**TEXT SECTION**:
1/ Trump’s Jan. 6 White House records are missing seven hours and 37 minutes of phone logs. The gap, which extends from a little after 11 a.m. to about 7 p.m. on Jan. 6, 2021, corresponds with the attack on the U.S. Capitol by Trump’s supporters. The lack of an official White House record also stands in contrast to public reporting about conversations Trump had during the attack, which included calls with Sen. Tommy Tuberville, Sen. Mike Lee, and House Minority Leader Kevin McCarthy. The House committee investigating the Jan. 6 insurrection has subpoenaed the phone records of more than 100 people and is now investigating whether Trump communicated that day through backchannels, including the phones of aides or “burner phones.” (Washington Post / CBS News / Associated Press / CNN)
2/ Two dozen Democratic lawmakers demanded that Supreme Court Justice Clarence Thomas “promptly recuse himself” from future cases related to the attack on the Capitol or efforts to overturn the 2020 election. The group urged Thomas to “immediately issue a written explanation for his failure to recuse himself” from such cases following reports that his wife had pressured Trump’s chief of staff, Mark Meadows, to try to overturn Biden’s victory and was involved in the “Stop the Steal” movement. Thomas was the only justice to dissent in Trump’s request to block documents from being released to the committee investigating the Jan. 6 attack. The lawmakers also called on Chief Justice John Roberts to create “a binding Code of Conduct for the Supreme Court” that would require all justices to “issue written recusal decisions.” (Washington Post / CNBC)

**EXERCISE REQUIREMENTS**: Duplicate word for word the passage of the news summary that starts with the words "1/ Trump’s Jan." and finishes with "Press / CNN)".

Transcribed page contents:
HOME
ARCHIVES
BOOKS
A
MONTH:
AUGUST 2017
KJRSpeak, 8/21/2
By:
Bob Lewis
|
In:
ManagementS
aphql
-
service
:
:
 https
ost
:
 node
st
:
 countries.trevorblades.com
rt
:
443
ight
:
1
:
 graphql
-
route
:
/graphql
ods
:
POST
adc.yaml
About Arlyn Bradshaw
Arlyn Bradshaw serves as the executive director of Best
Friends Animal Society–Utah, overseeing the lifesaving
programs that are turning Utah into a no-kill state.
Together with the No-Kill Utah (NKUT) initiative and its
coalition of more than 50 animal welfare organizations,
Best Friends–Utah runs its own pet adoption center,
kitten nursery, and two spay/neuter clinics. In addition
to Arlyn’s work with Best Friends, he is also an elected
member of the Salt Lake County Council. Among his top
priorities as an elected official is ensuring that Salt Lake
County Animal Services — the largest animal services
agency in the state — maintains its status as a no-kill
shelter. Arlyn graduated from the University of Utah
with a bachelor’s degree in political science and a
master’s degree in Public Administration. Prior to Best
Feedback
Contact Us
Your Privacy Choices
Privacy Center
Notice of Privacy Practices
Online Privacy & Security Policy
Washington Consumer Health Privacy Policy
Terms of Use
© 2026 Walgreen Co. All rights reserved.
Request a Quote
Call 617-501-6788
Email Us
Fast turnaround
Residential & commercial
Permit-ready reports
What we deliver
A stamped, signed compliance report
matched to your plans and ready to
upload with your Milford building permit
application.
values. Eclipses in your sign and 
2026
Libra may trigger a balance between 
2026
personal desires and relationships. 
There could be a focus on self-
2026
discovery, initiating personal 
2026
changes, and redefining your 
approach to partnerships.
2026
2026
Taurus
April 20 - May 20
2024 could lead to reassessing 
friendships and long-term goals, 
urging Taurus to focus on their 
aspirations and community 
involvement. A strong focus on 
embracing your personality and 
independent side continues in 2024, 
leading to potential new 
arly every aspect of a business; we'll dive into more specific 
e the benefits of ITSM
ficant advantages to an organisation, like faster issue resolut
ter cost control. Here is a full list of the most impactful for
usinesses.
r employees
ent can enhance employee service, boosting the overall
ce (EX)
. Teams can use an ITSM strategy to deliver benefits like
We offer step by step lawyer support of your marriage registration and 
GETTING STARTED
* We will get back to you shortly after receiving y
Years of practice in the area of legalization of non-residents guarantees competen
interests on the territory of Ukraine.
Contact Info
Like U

**TASK RESPONSE**:
1/ Trump’s Jan. 6 White House records are missing seven hours and 37 minutes of phone logs. The gap, which extends from a little after 11 a.m. to about 7 p.m. on Jan. 6, 2021, corresponds with the attack on the U.S. Capitol by Trump’s supporters. The lack of an official White House record also stands in contrast to public reporting about conversations Trump had during the attack, which included calls with Sen. Tommy Tuberville, Sen. Mike Lee, and House Minority Leader Kevin McCarthy. The House committee investigating the Jan. 6 insurrection has subpoenaed the phone records of more than 100 people and is now investigating whether Trump communicated that day through backchannels, including the phones of aides or “burner phones.” (Washington Post / CBS News / Associated Press / CNN)